AT&T has handed the Open Compute Project its internally designed cell site router. The AT&T 5G router could take as much as $200 million in sales from the carrier's suppliers.

AT&T plans to install tens of thousands of its homegrown cell site gateway router over the next several years, a move that could take as much as $200 million from the pockets of established vendors.

AT&T said this week it would contribute a reference design for its router to the Open Compute Project (OCP), an industry initiative started by Facebook to share server and data center designs. The carrier built the hardware for its mobile AT&T 5G network, which the company will use to deliver high-speed low-latency services necessary for autonomous vehicles, drones and augmented and virtual reality systems.

AT&T's open design is likely to take business away from established makers of cell site gateway routers, such as Cisco, Ericsson, Juniper Networks and Nokia. How much will depend on whether other tier-one service providers adopt the technology.

"If only AT&T follows this strategy for its mobile backhaul edge routers, there will be a likely negative impact of about $100 million to $200 million at max," said Rajesh Ghai, an analyst at IDC. "It could be worse if other operators follow suit."
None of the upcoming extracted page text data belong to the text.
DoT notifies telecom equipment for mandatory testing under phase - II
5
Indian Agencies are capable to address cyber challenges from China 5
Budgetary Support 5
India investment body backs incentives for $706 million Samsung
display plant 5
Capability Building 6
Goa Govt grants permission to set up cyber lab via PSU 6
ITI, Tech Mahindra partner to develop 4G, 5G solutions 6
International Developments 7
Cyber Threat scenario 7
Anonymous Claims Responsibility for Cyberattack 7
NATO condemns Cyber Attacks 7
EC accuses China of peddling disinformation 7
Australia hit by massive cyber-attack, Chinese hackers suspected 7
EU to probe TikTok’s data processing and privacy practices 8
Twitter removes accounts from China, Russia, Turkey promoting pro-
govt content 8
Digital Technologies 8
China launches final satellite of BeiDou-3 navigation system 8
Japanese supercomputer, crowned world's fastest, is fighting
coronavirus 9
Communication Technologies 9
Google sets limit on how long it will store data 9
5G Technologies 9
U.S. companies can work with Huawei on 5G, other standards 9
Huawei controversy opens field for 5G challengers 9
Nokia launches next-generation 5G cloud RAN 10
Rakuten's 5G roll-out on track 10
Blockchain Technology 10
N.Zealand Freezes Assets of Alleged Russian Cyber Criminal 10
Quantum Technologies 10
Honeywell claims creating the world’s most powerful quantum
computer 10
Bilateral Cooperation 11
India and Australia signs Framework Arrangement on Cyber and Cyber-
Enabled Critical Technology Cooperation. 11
Telecom companies that are OCP members with AT&T include Deutsche Telekom, SK Telecom and Verizon. OCP membership also comprises hardware vendors, including Cisco and Nokia.

5G router
AT&T-designed cell site gateway router

Edgecore launches router from AT&T 5G design

Edgecore Networks, an original design manufacturer, released this week a router based on the AT&T design. The AS7316-26XB supports 4G and 5G base stations and provides backhaul uplinks at 25 GbE or 100 GbE.
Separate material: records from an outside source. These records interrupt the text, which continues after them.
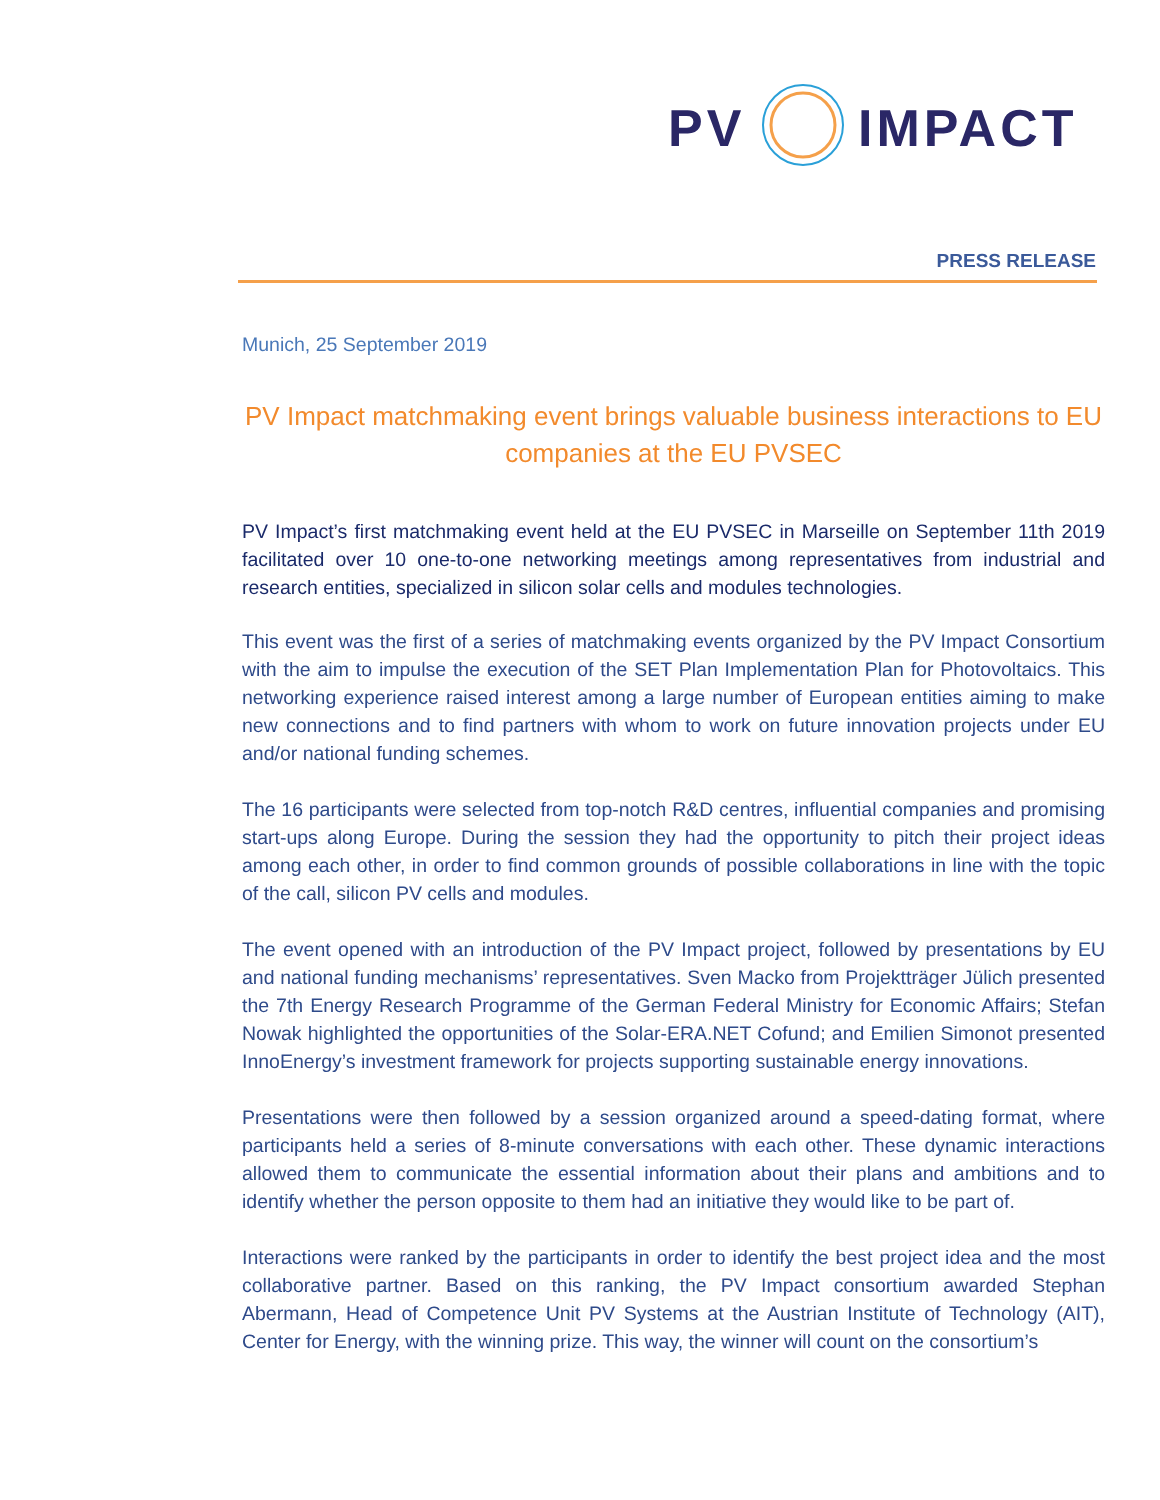PV IMPACT
PRESS RELEASE
Munich, 25 September 2019
PV Impact matchmaking event brings valuable business interactions to EU companies at the EU PVSEC
PV Impact’s first matchmaking event held at the EU PVSEC in Marseille on September 11th 2019 facilitated over 10 one-to-one networking meetings among representatives from industrial and research entities, specialized in silicon solar cells and modules technologies.
This event was the first of a series of matchmaking events organized by the PV Impact Consortium with the aim to impulse the execution of the SET Plan Implementation Plan for Photovoltaics. This networking experience raised interest among a large number of European entities aiming to make new connections and to find partners with whom to work on future innovation projects under EU and/or national funding schemes.
The 16 participants were selected from top-notch R&D centres, influential companies and promising start-ups along Europe. During the session they had the opportunity to pitch their project ideas among each other, in order to find common grounds of possible collaborations in line with the topic of the call, silicon PV cells and modules.
The event opened with an introduction of the PV Impact project, followed by presentations by EU and national funding mechanisms’ representatives. Sven Macko from Projektträger Jülich presented the 7th Energy Research Programme of the German Federal Ministry for Economic Affairs; Stefan Nowak highlighted the opportunities of the Solar-ERA.NET Cofund; and Emilien Simonot presented InnoEnergy’s investment framework for projects supporting sustainable energy innovations.
Presentations were then followed by a session organized around a speed-dating format, where participants held a series of 8-minute conversations with each other. These dynamic interactions allowed them to communicate the essential information about their plans and ambitions and to identify whether the person opposite to them had an initiative they would like to be part of.
Interactions were ranked by the participants in order to identify the best project idea and the most collaborative partner. Based on this ranking, the PV Impact consortium awarded Stephan Abermann, Head of Competence Unit PV Systems at the Austrian Institute of Technology (AIT), Center for Energy, with the winning prize. This way, the winner will count on the consortium’s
AT&T has an open source first policy for the infrastructure it's building to support 5G services scheduled to roll out over the next several years. The AT&T 5G strategy has redefined the relationship between the carrier and established tech suppliers.
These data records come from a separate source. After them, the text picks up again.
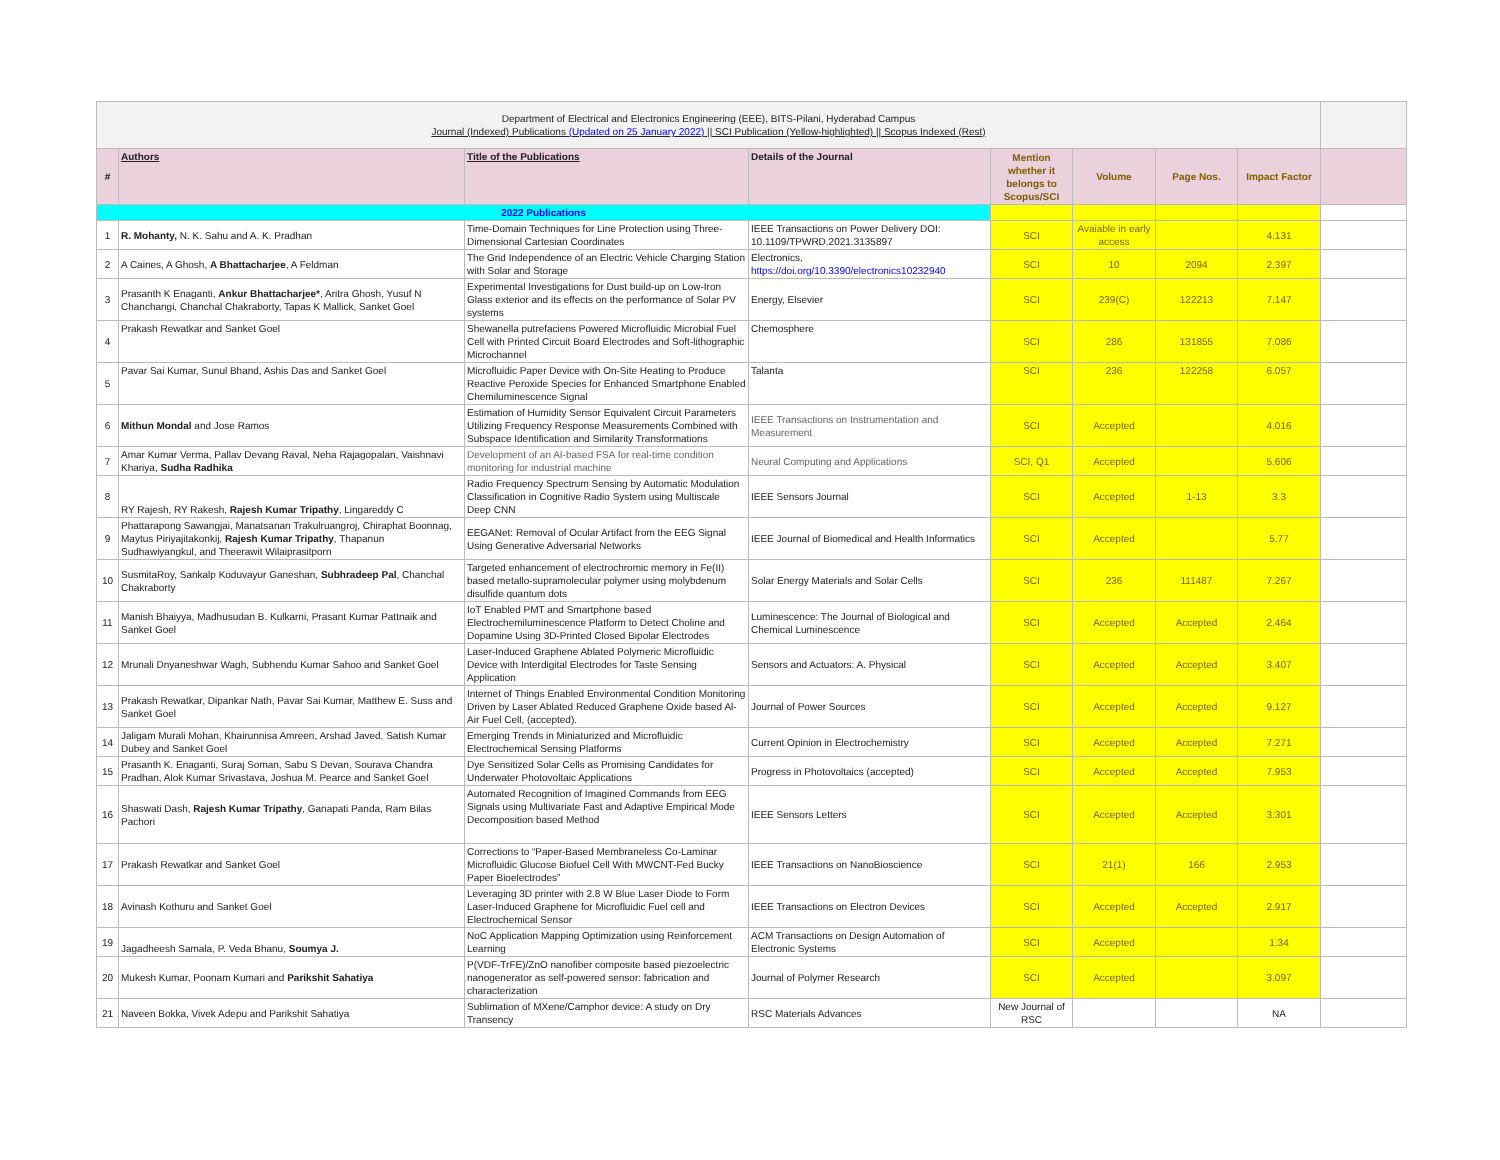| Department of Electrical and Electronics Engineering (EEE), BITS-Pilani, Hyderabad Campus Journal (Indexed) Publications (Updated on 25 January 2022) // SCI Publication (Yellow-highlighted) // Scopus Indexed (Rest) | | | | | | | | |
| # | Authors | Title of the Publications | Details of the Journal | Mention whether it belongs to Scopus/SCI | Volume | Page Nos. | Impact Factor | |
| 2022 Publications | | | | | | | | |
| 1 | R. Mohanty, N. K. Sahu and A. K. Pradhan | Time-Domain Techniques for Line Protection using Three-Dimensional Cartesian Coordinates | IEEE Transactions on Power Delivery DOI: 10.1109/TPWRD.2021.3135897 | SCI | Avaiable in early access | | 4.131 | |
| 2 | A Caines, A Ghosh, A Bhattacharjee , A Feldman | The Grid Independence of an Electric Vehicle Charging Station with Solar and Storage | Electronics, https://doi.org/10.3390/electronics10232940 | SCI | 10 | 2094 | 2.397 | |
| 3 | Prasanth K Enaganti, Ankur Bhattacharjee* , Aritra Ghosh, Yusuf N Chanchangi, Chanchal Chakraborty, Tapas K Mallick, Sanket Goel | Experimental Investigations for Dust build-up on Low-Iron Glass exterior and its effects on the performance of Solar PV systems | Energy, Elsevier | SCI | 239(C) | 122213 | 7.147 | |
| 4 | Prakash Rewatkar and Sanket Goel | Shewanella putrefaciens Powered Microfluidic Microbial Fuel Cell with Printed Circuit Board Electrodes and Soft-lithographic Microchannel | Chemosphere | SCI | 286 | 131855 | 7.086 | |
| 5 | Pavar Sai Kumar, Sunul Bhand, Ashis Das and Sanket Goel | Microfluidic Paper Device with On-Site Heating to Produce Reactive Peroxide Species for Enhanced Smartphone Enabled Chemiluminescence Signal | Talanta | SCI | 236 | 122258 | 6.057 | |
| 6 | Mithun Mondal and Jose Ramos | Estimation of Humidity Sensor Equivalent Circuit Parameters Utilizing Frequency Response Measurements Combined with Subspace Identification and Similarity Transformations | IEEE Transactions on Instrumentation and Measurement | SCI | Accepted | | 4.016 | |
| 7 | Amar Kumar Verma, Pallav Devang Raval, Neha Rajagopalan, Vaishnavi Khariya, Sudha Radhika | Development of an AI-based FSA for real-time condition monitoring for industrial machine | Neural Computing and Applications | SCI, Q1 | Accepted | | 5.606 | |
| 8 | RY Rajesh, RY Rakesh, Rajesh Kumar Tripathy , Lingareddy C | Radio Frequency Spectrum Sensing by Automatic Modulation Classification in Cognitive Radio System using Multiscale Deep CNN | IEEE Sensors Journal | SCI | Accepted | 1-13 | 3.3 | |
| 9 | Phattarapong Sawangjai, Manatsanan Trakulruangroj, Chiraphat Boonnag, Maytus Piriyajitakonkij, Rajesh Kumar Tripathy , Thapanun Sudhawiyangkul, and Theerawit Wilaiprasitporn | EEGANet: Removal of Ocular Artifact from the EEG Signal Using Generative Adversarial Networks | IEEE Journal of Biomedical and Health Informatics | SCI | Accepted | | 5.77 | |
| 10 | SusmitaRoy, Sankalp Koduvayur Ganeshan, Subhradeep Pal , Chanchal Chakraborty | Targeted enhancement of electrochromic memory in Fe(II) based metallo-supramolecular polymer using molybdenum disulfide quantum dots | Solar Energy Materials and Solar Cells | SCI | 236 | 111487 | 7.267 | |
| 11 | Manish Bhaiyya, Madhusudan B. Kulkarni, Prasant Kumar Pattnaik and Sanket Goel | IoT Enabled PMT and Smartphone based Electrochemiluminescence Platform to Detect Choline and Dopamine Using 3D-Printed Closed Bipolar Electrodes | Luminescence: The Journal of Biological and Chemical Luminescence | SCI | Accepted | Accepted | 2.464 | |
| 12 | Mrunali Dnyaneshwar Wagh, Subhendu Kumar Sahoo and Sanket Goel | Laser-Induced Graphene Ablated Polymeric Microfluidic Device with Interdigital Electrodes for Taste Sensing Application | Sensors and Actuators: A. Physical | SCI | Accepted | Accepted | 3.407 | |
| 13 | Prakash Rewatkar, Dipankar Nath, Pavar Sai Kumar, Matthew E. Suss and Sanket Goel | Internet of Things Enabled Environmental Condition Monitoring Driven by Laser Ablated Reduced Graphene Oxide based Al-Air Fuel Cell, (accepted). | Journal of Power Sources | SCI | Accepted | Accepted | 9.127 | |
| 14 | Jaligam Murali Mohan, Khairunnisa Amreen, Arshad Javed, Satish Kumar Dubey and Sanket Goel | Emerging Trends in Miniaturized and Microfluidic Electrochemical Sensing Platforms | Current Opinion in Electrochemistry | SCI | Accepted | Accepted | 7.271 | |
| 15 | Prasanth K. Enaganti, Suraj Soman, Sabu S Devan, Sourava Chandra Pradhan, Alok Kumar Srivastava, Joshua M. Pearce and Sanket Goel | Dye Sensitized Solar Cells as Promising Candidates for Underwater Photovoltaic Applications | Progress in Photovoltaics (accepted) | SCI | Accepted | Accepted | 7.953 | |
| 16 | Shaswati Dash, Rajesh Kumar Tripathy , Ganapati Panda, Ram Bilas Pachori | Automated Recognition of Imagined Commands from EEG Signals using Multivariate Fast and Adaptive Empirical Mode Decomposition based Method | IEEE Sensors Letters | SCI | Accepted | Accepted | 3.301 | |
| 17 | Prakash Rewatkar and Sanket Goel | Corrections to “Paper-Based Membraneless Co-Laminar Microfluidic Glucose Biofuel Cell With MWCNT-Fed Bucky Paper Bioelectrodes” | IEEE Transactions on NanoBioscience | SCI | 21(1) | 166 | 2.953 | |
| 18 | Avinash Kothuru and Sanket Goel | Leveraging 3D printer with 2.8 W Blue Laser Diode to Form Laser-Induced Graphene for Microfluidic Fuel cell and Electrochemical Sensor | IEEE Transactions on Electron Devices | SCI | Accepted | Accepted | 2.917 | |
| 19 | Jagadheesh Samala, P. Veda Bhanu, Soumya J. | NoC Application Mapping Optimization using Reinforcement Learning | ACM Transactions on Design Automation of Electronic Systems | SCI | Accepted | | 1.34 | |
| 20 | Mukesh Kumar, Poonam Kumari and Parikshit Sahatiya | P(VDF-TrFE)/ZnO nanofiber composite based piezoelectric nanogenerator as self-powered sensor: fabrication and characterization | Journal of Polymer Research | SCI | Accepted | | 3.097 | |
| 21 | Naveen Bokka, Vivek Adepu and Parikshit Sahatiya | Sublimation of MXene/Camphor device: A study on Dry Transency | RSC Materials Advances | New Journal of RSC | | | NA | |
If only AT&T follows this strategy for its mobile backhaul edge routers, there will be a likely negative impact of about $100 million to $200 million at max. It could be worse if other operators follow suit.
Rajesh Ghaianalyst, IDC

Other carriers are also pursuing open source initiatives for their 5G work, but few have strategies as aggressive as AT&T's. Since 2016, the carrier has contributed to The Linux Foundation a software-defined networking platform called ECOMP and an internally developed network operating system. The foundation has named the latter the Disaggregated Network Operating System (DANOS).

For the new router, AT&T is using the NOS it acquired last year through the purchase of the Vyatta product line from Brocade Communications Systems. "We are now sorting out which components of the open cell site gateway router NOS we will be contributing to open source," said Robert Bays, assistant VP of Vyatta development at AT&T Labs, in a statement.

AT&T has designed the router to support a wide range of speeds, including 5G baseband speeds of 10 Gbps and 25 Gbps and backhaul speeds up to 100 Gbps. Powering the hardware is a Broadcom Qumran-AX switching chip.